The lack of a state budget has left some teens in Connecticut without a summer job, but the City of New Haven is making sure hundreds of youth can still gain valuable work experience this summer.
As part of the Youth@Work Program, the city hires about 600 New Haven youth between 14 and 21-years-old. Some work at the Department of Parks and Recreation, while others take on positions with non-profits and local camps.
This is the second summer Gateway Community College student Courtney Caple has a summer job tough New Haven’s Youth@Work.
“I had to come back because it was too fun and we’re helping New Haven ‘go green’ so why not,” Caple said.
Caple and Shequerra Hobby are supervisors for the city’s Youth Conservation Corps, which works with United Illuminating to promote energy efficiency.
“They’re trying to make New Haven ‘go green’ so we partner with them and share information with residents so that they can lower their energy bills, save money,” Hobby said.
The 11 high school student they are supervising packed bags with relevant information Thursday afternoon to pass out to residents.
“We’re about to go to Edgewood today to start canvassing,” Caple said.
“Giving young people work and employment and jobs is something that is good for your city,” Director of Youth Services Jason Bartlett said. “There’s less violence in your city, kids are engaged and it has been shown that crime drops when kids are working.”
For those reasons, Bartlett said Mayor Toni Harp and the Board of Alders decided to move forward with the Youth@Work summer program even if it means running a deficit for now.

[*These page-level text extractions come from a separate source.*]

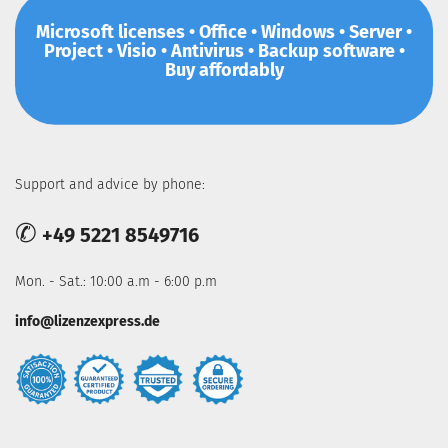
Microsoft licenses • Office • Windows • Server •
Project • Visio • Antivirus • Backup software •
Buy affordably
Support and advice by phone:
✆
+49 5221 8549716
Mon. - Sat.: 10:00 a.m - 6:00 p.m
info@lizenzexpress.de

“It’s going to be a burden on our taxpayers and a burden on our budget,” Bartlett said. “But it’s the right thing to do.”
Both Caple and Hobby said they are grateful city leaders gave the green light to the summer jobs program, despite the uncertainty at the state capitol.
“I would tell them thank you because this helps a lot of people,” Caple said.
Bartlett said he has been in contact with New Haven’s delegation of lawmakers in Hartford. He said he is hopeful once a budget is in place that the city will be reimbursed about $450,000 to fund the summer jobs program.